→ Trecho fornecido
****************************************
O que nos motiva liturgicamente para tal festa é o louvor merecido à Eucaristia, fonte de vida da Igreja. Desde o princípio de sua história, a Igreja devota à Eucaristia um zelo especial, pois reconhece neste sinal sacramental o próprio Jesus, que continua presente, vivo e atuante em meio às comunidades cristãs. Então, celebrar Corpus Christi significa fazer memória solene da entrega que Jesus fez de sua própria carne e sangue, para a vida da Igreja, e comprometer-nos com a missão de levar esta Boa Nova para todas as pessoas.

Após esta breve introdução, convido você a colocar-se em silêncio, concentrar-se e com fé invocar a presença do Espírito Santo. É o Espírito quem nos recorda o que Jesus nos revelou através da Sua Palavra. Peçamos ao Espírito que oriente a nossa inteligência e o nosso coração a abrirem-se para as coisas que Deus nos quer falar neste seu retiro.

 

Rezemos:

 

Santo Espírito de Deus, vinde sobre mim, sobre minha casa e sobre todos nós.

Que a Vossa Luz Divina nos ilumine, retirando de nós toda a raiva e toda a escuridão.

 

Vós, que sois a alma da Igreja, vinde e renovai, a fim de que ela seja sempre testemunha do Teu Reino de Amor. Vossa força nos ajude  nos momentos em que a fraqueza quiser ocupar espaço em nossas vidas.

 

Espírito Santo, que em Pentecostes manifestastes o poder de Deus, derramai sobre nós os vossos dons. Ajudai-nos a viver a Paz do Senhor nos seus caminhos e permanecei conosco.

 

Santo Espírito Criador, criai em nós um amor grande e forte ao Pai

e que nada possa apagar essa chama.

 

Espírito da verdade, manifestai em nós o desejo de conhecer,

propagar e viver a Palavra do Senhor.

Que ela cresça em nosso coração e dê muitos frutos!

 

Espírito Santo, guia-nos sempre

e nunca vos distancie de nós. Amém.

 

 

  1. Meditação I: “A Eucaristia, alimento e remédio de nossa alma”

 

MINHA CARNE PARA A VIDA DO MUNDO

     CONCORPÓREOS E CONSANGUÍNEOS COM CRISTO[2]

 

O ALIMENTO DAS TESTEMUNHAS

Quando fui[3] preso em 1975, um angustioso questionamento se apoderou de mim: “poderei ainda celebrar a Eucaristia?” foi a mesma perguntar que mais tarde os fiéis me fizeram. De fato, logo que me viram, perguntaram-me: “Mas, o senhor pôde celebrar a santa missa?”
****************************************
→ Trechos dos registros
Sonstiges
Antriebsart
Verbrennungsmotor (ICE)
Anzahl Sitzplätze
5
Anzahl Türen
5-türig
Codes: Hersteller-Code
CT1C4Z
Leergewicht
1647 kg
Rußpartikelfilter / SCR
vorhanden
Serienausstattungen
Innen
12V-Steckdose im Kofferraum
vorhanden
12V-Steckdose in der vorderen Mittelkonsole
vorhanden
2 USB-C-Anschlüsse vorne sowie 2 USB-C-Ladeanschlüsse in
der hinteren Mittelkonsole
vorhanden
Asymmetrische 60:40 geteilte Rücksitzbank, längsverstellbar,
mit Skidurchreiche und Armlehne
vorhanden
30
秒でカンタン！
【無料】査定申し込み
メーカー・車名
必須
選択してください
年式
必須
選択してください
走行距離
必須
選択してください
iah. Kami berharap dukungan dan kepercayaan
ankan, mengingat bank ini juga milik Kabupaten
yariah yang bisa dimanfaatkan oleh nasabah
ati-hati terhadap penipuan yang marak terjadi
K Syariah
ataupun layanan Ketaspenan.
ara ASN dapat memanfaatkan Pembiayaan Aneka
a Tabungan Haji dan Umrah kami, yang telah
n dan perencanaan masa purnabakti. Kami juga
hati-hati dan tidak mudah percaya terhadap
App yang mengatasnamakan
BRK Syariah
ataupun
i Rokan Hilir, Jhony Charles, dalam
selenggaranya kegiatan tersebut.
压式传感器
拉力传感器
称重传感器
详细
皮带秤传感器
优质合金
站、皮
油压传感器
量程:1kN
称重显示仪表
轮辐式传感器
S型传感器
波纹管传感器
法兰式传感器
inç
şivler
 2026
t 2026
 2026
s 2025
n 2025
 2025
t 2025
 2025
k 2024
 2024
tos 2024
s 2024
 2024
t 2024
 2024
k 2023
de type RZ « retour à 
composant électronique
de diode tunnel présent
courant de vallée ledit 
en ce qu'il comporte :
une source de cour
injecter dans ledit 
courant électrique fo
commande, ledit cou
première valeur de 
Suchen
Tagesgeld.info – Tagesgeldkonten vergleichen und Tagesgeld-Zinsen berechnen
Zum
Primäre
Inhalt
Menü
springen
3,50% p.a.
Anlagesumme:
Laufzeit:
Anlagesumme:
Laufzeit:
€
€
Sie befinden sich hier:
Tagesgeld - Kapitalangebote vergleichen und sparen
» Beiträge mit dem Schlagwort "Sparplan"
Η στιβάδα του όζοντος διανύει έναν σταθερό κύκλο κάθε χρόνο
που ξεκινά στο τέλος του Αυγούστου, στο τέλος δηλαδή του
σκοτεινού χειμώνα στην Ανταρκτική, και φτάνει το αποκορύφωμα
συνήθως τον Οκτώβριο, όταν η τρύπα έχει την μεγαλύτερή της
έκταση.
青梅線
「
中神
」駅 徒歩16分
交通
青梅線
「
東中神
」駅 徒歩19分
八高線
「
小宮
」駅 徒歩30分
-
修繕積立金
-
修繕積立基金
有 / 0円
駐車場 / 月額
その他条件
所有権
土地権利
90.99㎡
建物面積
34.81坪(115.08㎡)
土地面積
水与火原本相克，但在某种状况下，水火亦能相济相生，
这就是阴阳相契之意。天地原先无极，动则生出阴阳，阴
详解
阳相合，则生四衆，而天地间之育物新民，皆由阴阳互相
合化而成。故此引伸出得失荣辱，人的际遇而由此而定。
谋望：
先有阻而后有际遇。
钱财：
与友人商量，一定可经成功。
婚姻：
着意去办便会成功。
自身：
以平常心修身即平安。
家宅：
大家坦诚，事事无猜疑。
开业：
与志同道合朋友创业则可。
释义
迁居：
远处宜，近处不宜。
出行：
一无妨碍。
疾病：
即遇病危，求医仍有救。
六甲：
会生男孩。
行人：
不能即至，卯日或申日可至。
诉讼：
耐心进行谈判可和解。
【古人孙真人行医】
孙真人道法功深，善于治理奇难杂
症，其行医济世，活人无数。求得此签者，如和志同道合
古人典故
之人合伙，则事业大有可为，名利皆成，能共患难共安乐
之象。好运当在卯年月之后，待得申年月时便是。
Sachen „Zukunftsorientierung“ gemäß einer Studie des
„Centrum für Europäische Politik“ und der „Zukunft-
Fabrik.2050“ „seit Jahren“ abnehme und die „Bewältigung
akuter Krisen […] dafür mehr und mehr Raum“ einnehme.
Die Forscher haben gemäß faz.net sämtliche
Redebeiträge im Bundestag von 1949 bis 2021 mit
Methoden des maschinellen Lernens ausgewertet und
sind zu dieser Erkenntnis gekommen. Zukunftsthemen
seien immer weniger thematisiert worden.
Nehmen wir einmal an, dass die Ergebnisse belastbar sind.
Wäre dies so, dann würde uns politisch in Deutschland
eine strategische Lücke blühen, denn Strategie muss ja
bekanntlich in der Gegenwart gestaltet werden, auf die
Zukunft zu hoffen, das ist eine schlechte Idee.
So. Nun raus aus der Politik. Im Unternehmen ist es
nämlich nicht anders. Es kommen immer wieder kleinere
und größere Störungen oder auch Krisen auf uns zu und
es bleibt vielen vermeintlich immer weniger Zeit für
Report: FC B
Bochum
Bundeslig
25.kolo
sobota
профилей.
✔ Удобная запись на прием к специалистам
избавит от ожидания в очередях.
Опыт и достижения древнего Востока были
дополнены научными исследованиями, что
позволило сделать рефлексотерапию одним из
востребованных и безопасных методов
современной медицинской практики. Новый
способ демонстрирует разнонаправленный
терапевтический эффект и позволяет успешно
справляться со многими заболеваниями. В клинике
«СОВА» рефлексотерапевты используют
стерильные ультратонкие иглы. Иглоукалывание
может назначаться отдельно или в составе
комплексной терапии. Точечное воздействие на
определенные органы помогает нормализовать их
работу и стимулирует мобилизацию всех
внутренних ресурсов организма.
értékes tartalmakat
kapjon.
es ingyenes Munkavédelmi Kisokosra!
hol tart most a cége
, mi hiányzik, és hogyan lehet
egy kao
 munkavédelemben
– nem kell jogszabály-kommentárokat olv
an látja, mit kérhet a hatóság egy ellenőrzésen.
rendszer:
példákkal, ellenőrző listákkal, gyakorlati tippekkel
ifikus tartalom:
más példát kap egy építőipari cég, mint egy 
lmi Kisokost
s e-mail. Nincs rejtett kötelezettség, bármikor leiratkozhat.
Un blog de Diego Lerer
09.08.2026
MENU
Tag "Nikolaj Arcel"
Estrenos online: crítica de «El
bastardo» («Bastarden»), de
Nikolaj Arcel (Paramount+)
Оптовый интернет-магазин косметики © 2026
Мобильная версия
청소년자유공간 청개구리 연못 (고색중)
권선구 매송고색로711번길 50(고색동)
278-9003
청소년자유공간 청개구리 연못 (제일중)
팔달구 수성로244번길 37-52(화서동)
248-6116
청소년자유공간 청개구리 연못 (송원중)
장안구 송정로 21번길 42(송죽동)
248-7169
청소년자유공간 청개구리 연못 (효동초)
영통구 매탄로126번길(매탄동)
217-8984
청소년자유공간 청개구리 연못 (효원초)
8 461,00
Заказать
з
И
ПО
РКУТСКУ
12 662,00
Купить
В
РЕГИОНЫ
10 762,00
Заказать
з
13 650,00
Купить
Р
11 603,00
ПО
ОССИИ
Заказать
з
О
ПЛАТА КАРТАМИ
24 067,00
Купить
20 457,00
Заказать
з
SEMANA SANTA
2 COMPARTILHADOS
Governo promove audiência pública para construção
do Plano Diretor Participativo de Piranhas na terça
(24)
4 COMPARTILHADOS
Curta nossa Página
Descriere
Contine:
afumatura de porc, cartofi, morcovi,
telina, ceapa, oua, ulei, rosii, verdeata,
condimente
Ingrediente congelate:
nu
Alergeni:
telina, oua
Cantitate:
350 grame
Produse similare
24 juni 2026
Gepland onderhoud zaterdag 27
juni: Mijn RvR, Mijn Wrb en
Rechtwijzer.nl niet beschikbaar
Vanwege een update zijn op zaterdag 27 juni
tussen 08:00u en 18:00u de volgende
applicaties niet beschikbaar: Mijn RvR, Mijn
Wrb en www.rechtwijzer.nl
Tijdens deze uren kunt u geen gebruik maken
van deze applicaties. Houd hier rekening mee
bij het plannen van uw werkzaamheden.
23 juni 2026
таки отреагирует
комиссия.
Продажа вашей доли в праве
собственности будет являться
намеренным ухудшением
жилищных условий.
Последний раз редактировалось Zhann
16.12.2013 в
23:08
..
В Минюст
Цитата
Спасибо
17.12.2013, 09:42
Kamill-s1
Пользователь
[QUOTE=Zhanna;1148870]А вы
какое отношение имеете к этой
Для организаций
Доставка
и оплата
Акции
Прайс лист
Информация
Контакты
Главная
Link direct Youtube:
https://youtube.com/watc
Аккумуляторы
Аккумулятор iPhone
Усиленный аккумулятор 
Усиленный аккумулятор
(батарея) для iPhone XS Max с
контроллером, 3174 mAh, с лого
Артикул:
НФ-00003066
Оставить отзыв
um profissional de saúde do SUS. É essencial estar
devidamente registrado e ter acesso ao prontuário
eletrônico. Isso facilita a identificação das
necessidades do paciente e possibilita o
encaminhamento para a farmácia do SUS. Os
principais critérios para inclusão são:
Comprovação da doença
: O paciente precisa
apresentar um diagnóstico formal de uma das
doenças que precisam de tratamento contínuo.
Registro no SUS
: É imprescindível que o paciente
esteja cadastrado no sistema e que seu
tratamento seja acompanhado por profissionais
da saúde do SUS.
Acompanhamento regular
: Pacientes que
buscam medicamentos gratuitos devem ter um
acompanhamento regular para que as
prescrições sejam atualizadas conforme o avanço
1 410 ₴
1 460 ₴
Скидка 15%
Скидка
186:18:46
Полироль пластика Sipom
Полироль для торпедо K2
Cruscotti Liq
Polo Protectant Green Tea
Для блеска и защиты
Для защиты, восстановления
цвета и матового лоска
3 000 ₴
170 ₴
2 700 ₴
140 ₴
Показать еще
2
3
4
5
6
****************************************
→ O que fazer
**a.** De acordo com o trecho sobre Corpus Christi, o que a Igreja reconhece no sinal sacramental da Eucaristia?
**b.** Transcreva sem nenhuma alteração tudo o que vai do início dos registros até a linha que contém "12V-Steckdose in der vorderen Mittelkonsole", incluindo as duas extremidades.

→ Respostas por tarefa
**a.** O próprio Jesus, que continua presente, vivo e atuante em meio às comunidades cristãs.

**b.**
Sonstiges
Antriebsart
Verbrennungsmotor (ICE)
Anzahl Sitzplätze
5
Anzahl Türen
5-türig
Codes: Hersteller-Code
CT1C4Z
Leergewicht
1647 kg
Rußpartikelfilter / SCR
vorhanden
Serienausstattungen
Innen
12V-Steckdose im Kofferraum
vorhanden
12V-Steckdose in der vorderen Mittelkonsole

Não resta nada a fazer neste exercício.